In dieser unserer Welt durchzuhalten / in dieser unserer Welt nicht irr, krank und verrückt zu werden oder gar wahnsinnig – dazu braucht es eine starke, verwegene Hoffnung und einen festen, schier unerschütterlichen Glauben zu GOTT. Solcher Glaube, solche Hoffnung lässt sich nicht herbeireden und herbeipredigen – auf einmal aber ist die Hoffnung da! Lebendig, wirksam! Alles Bisherige verändernd! Da kann ich auf einmal hoffnungsfroh-zuversichtlich weiterleben in dieser Welt mit all den Krisen und Konflikten, mit all den Kämpfen und Kriegen! Trotz all der vielen Finsternisse, da kann ich in Heiterkeit und Frohsinn weiterleben! Da kann ich durchhalten und mich einsetzen für mehr Liebe unter den Menschen, für mehr Gerechtigkeit und Wahrheit, für Frieden und Versöhnung! Hoffnung macht Müde munter!

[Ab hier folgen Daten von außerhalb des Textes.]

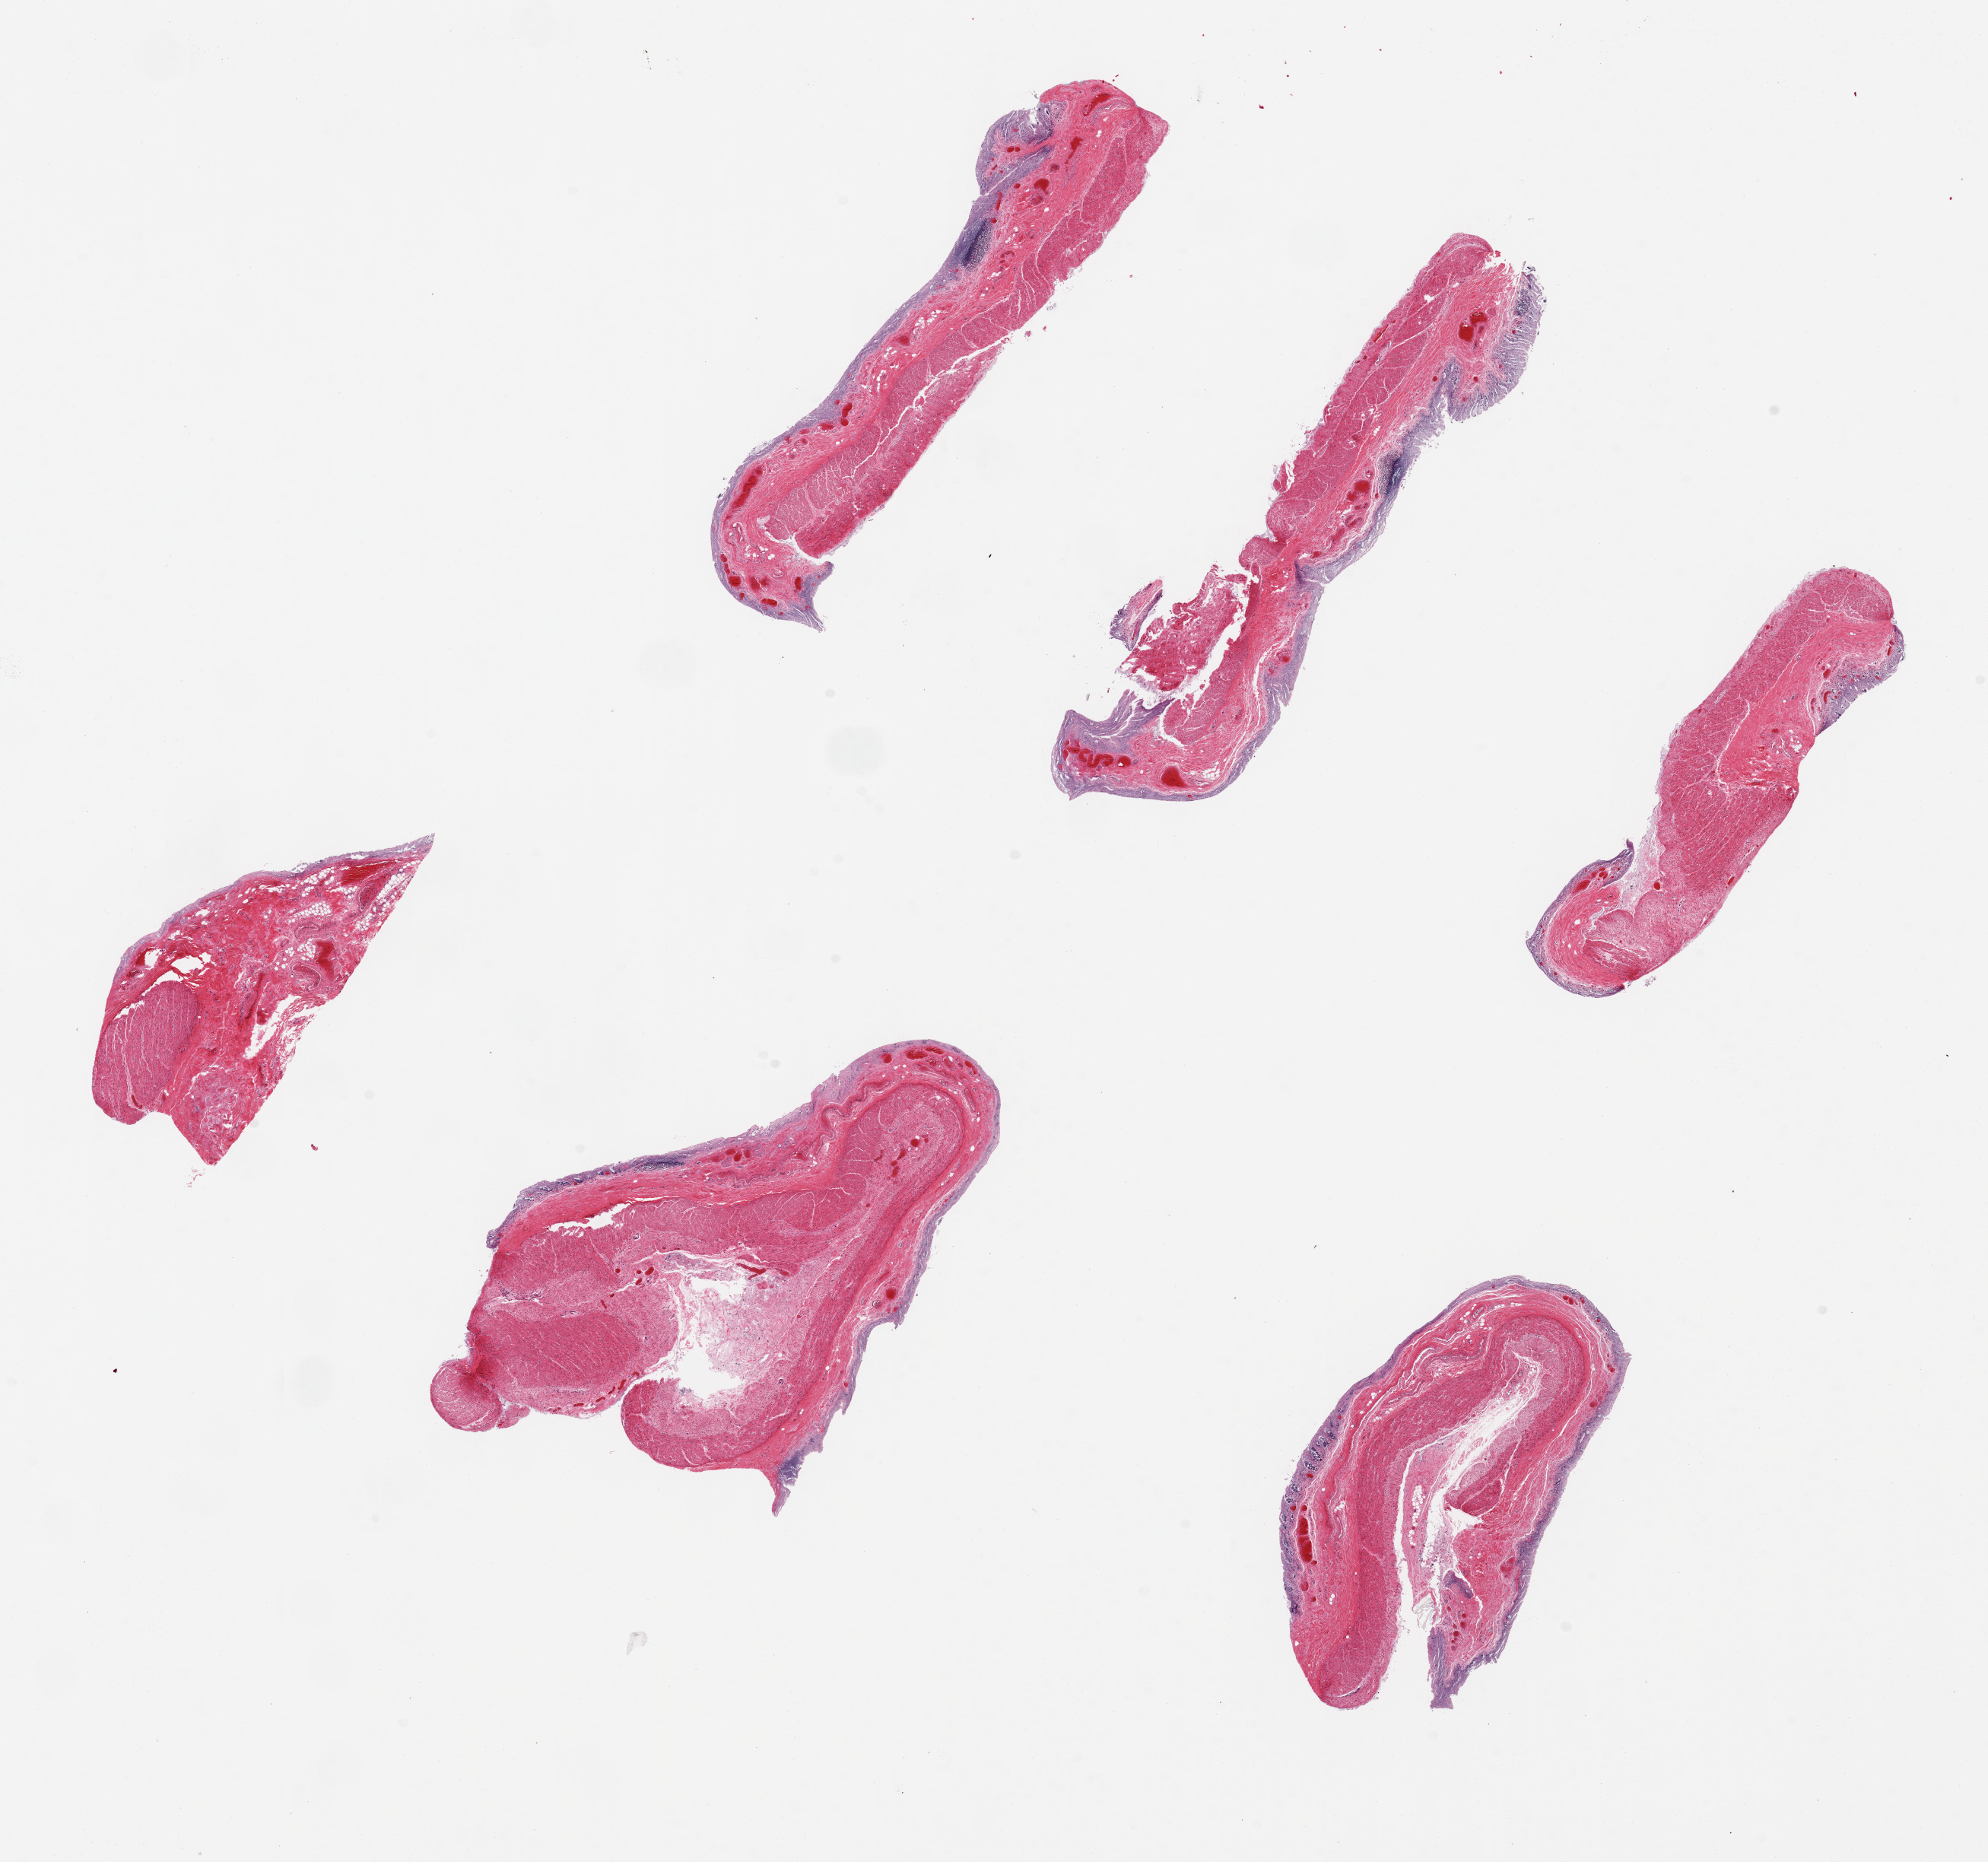
Digitized hematoxylin and eosin (H&E)-stained section — low-resolution overview of the scanned area, about 20.7 x 19.4 mm. PAXgene-fixed paraffin-embedded (PFPE) section. Sampled site (target tissue): transverse colon. Donor tissue sample.
Pathologist's review note for this sample: 6 pieces up to 7x4 mm; mucosa completely autolyzed, muscle moderately autolyzed.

Lieber Mitchrist, zweifle bitte nicht daran: Was du hier auf Erden an Gutem tust und an Liebe schenkst, all das ist vor GOTT nicht vergeblich! All das ist nicht umsonst! Lass dich nicht beirren, hör bitte nicht auf, dich in Liebe und Fürsorge einzusetzen für andere und dich stark zu machen für bessere Lebensverhältnisse.

Ja, es stimmt: Wir Menschen können Gottes Reich nicht machen, sollen´s und brauchen´s auch nicht. Aber wir können und sollen Gottes Reich entgegen-arbeiten: im erwartungsvollen Gebet und in Werken der Barmherzigkeit und Liebe.

Wir haben gehört: ›Es wird ein Ende haben …, GOTT wird alles ändern … Hoffnung macht Müde munter … Wir sollen Freude haben am HERRN!‹

Der Gott der Hoffnung erfülle uns mit Freude und Frieden im Glauben. Amen.